Every line of the material that includes the word "información" is to be shown.

------------------------------------------------------------------------

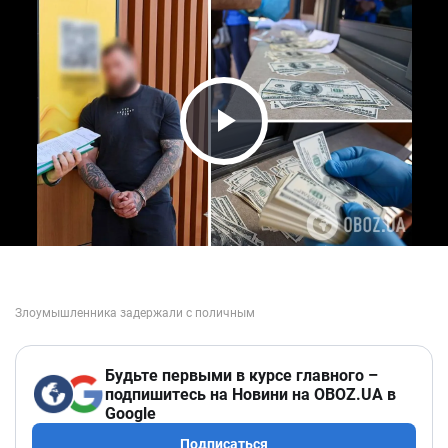
Play Video
Будьте первыми в курсе главного –
подпишитесь на Новини на OBOZ.UA в
Google
Подписаться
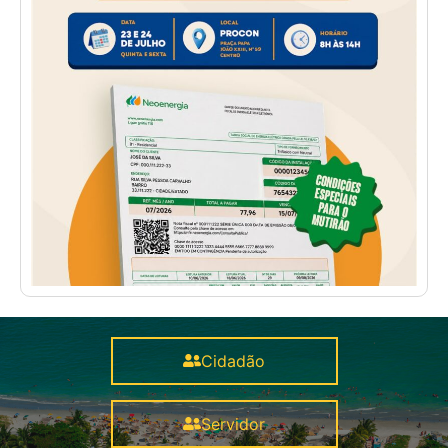
Cidadão
Servidor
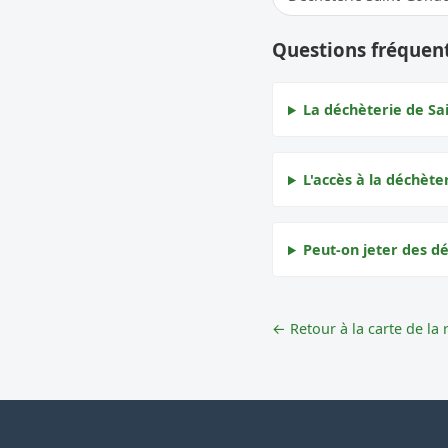
Questions fréquent
La déchèterie de Sai
L'accès à la déchète
Peut-on jeter des dé
← Retour à la carte de la 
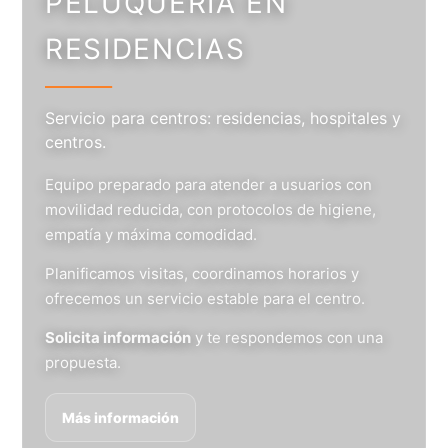
PELUQUERÍA EN
RESIDENCIAS
Servicio para centros: residencias, hospitales y
centros.
Equipo preparado para atender a usuarios con
movilidad reducida, con protocolos de higiene,
empatía y máxima comodidad.
Planificamos visitas, coordinamos horarios y
ofrecemos un servicio estable para el centro.
Solicita información
y te respondemos con una
propuesta.
Más información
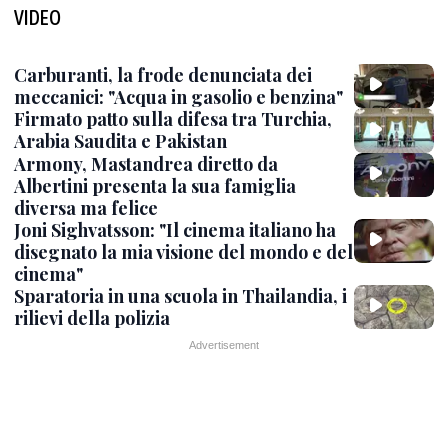
VIDEO
Carburanti, la frode denunciata dei
meccanici: "Acqua in gasolio e benzina"
Firmato patto sulla difesa tra Turchia,
Arabia Saudita e Pakistan
Armony, Mastandrea diretto da
Albertini presenta la sua famiglia
diversa ma felice
Joni Sighvatsson: "Il cinema italiano ha
disegnato la mia visione del mondo e del
cinema"
Sparatoria in una scuola in Thailandia, i
rilievi della polizia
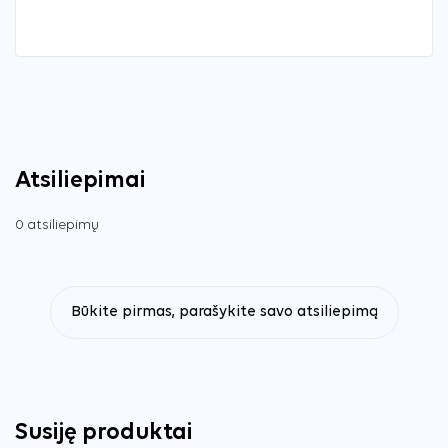
Atsiliepimai
0 atsiliepimų
Būkite pirmas, parašykite savo atsiliepimą
Susiję produktai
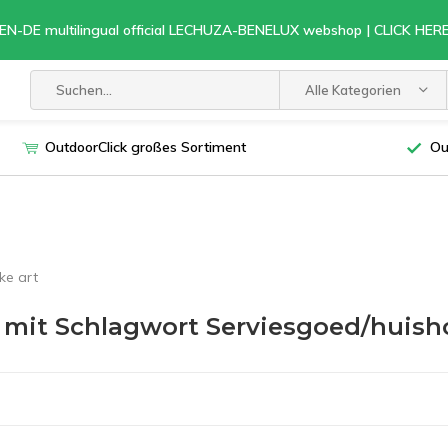
EN-DE multilingual official LECHUZA-BENELUX webshop | CLICK HE
Alle Kategorien
OutdoorClick großes Sortiment
Ou
ke art
l mit Schlagwort Serviesgoed/huisho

------------------------------------------------------------------------

§ **Answer**
Solicita información
Más información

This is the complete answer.